It’s that time again where we take stock of all we’ve accomplished and all we wish we’d have accomplished, recharge with family and friends and set our sights on the new year.
I for one can’t wait, because let’s face it – 2016 was really, really weird.
Whether it was “good weird” or “bad weird” remains to be seen, but either way, as communications professionals we’re going to need to look at things differently in the new year, so let’s start with some resolutions.
1. Get Your Crisis House in Order
Bad things happen to the best of companies and if you haven’t done an honest assessment of your company’s readiness to respond, you’re living on borrowed time. A good place to start is taking PadillaCRT’s simple Crisis IQ quiz to see where you stand today.
2. Seek Out Insights
As a communicator, one of the most important lessons in this past election was that we can’t make assumptions about what people think and how people will act. It cost one candidate an election and it made a whole host of pollsters and media pundits look a bit foolish. We can’t make that same mistake when it comes to our own campaigns and that means challenging ourselves to go beyond the basic research and really dig into insights for our audiences. Talk to them, ask them questions, live a day in their shoes – it’ll make all the difference.
3. Live Your Brand – Inside and Out
I once saw a bumper sticker that said, “be the person your dog thinks you are.” I think the same could go for our brands. Building a strong brand starts on the inside and if you want to be something remarkable to the outside world, you need to start by being remarkable inside your own company. Every brand building initiative should have an employee engagement component because without it, you’ll be selling a package with no present inside. Here are two articles from my colleagues Catie Frech and Lisa Kersey that offer some nice examples.
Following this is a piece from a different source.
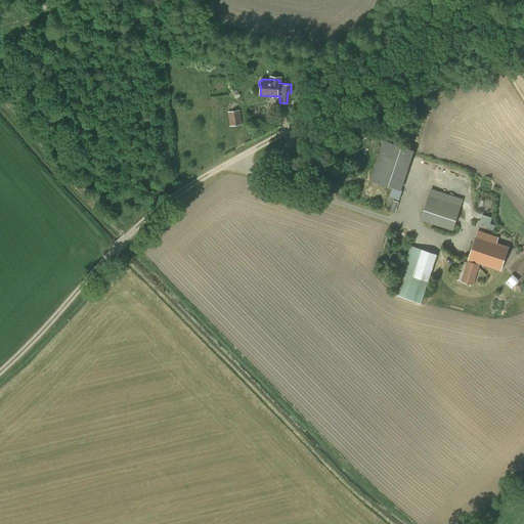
[(319,93),(317,87),(307,89),(309,97),(315,96),(315,94),(319,93)]
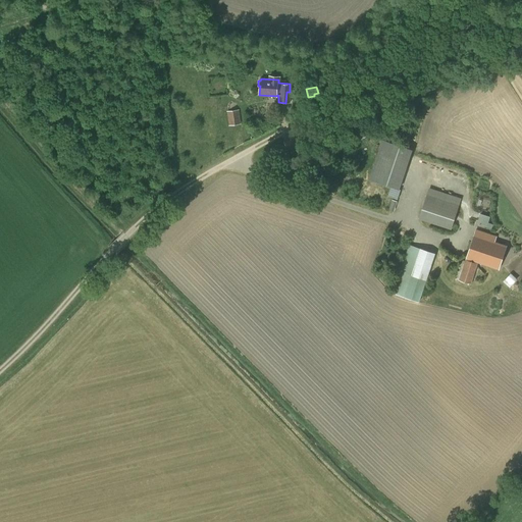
[(226,111),(228,125),(242,124),(240,109),(226,111)]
4. Look Outside Your Industry for Inspiration
I personally think too many companies spend too much time looking at what their competition is doing and not enough time looking at what’s happening in other industries. Healthcare can learn a lot from financial services. Consumer products can learn a lot from agriculture. Technology can learn a lot from manufacturing. Legal can learn a lot from IT consulting. And let’s remember, a lot of these fields are blending like never before, so it makes sense for us to take advantage of that.
5. Invest in Yourself
With all of the changes taking place in our field, it can be daunting to keep up, but keep up we must. If we’re spending all of our time helping our companies and our clients and not spending time learning new skills and gaining new perspectives, we’ll burn out, we’ll miss opportunities, and we’ll be less valuable to the companies we work for. Step back and think about where you can be most valuable and then go to a conference, take (or teach) a class, read some books or magazines, or go out and experience something new. You and your clients will be the better for it.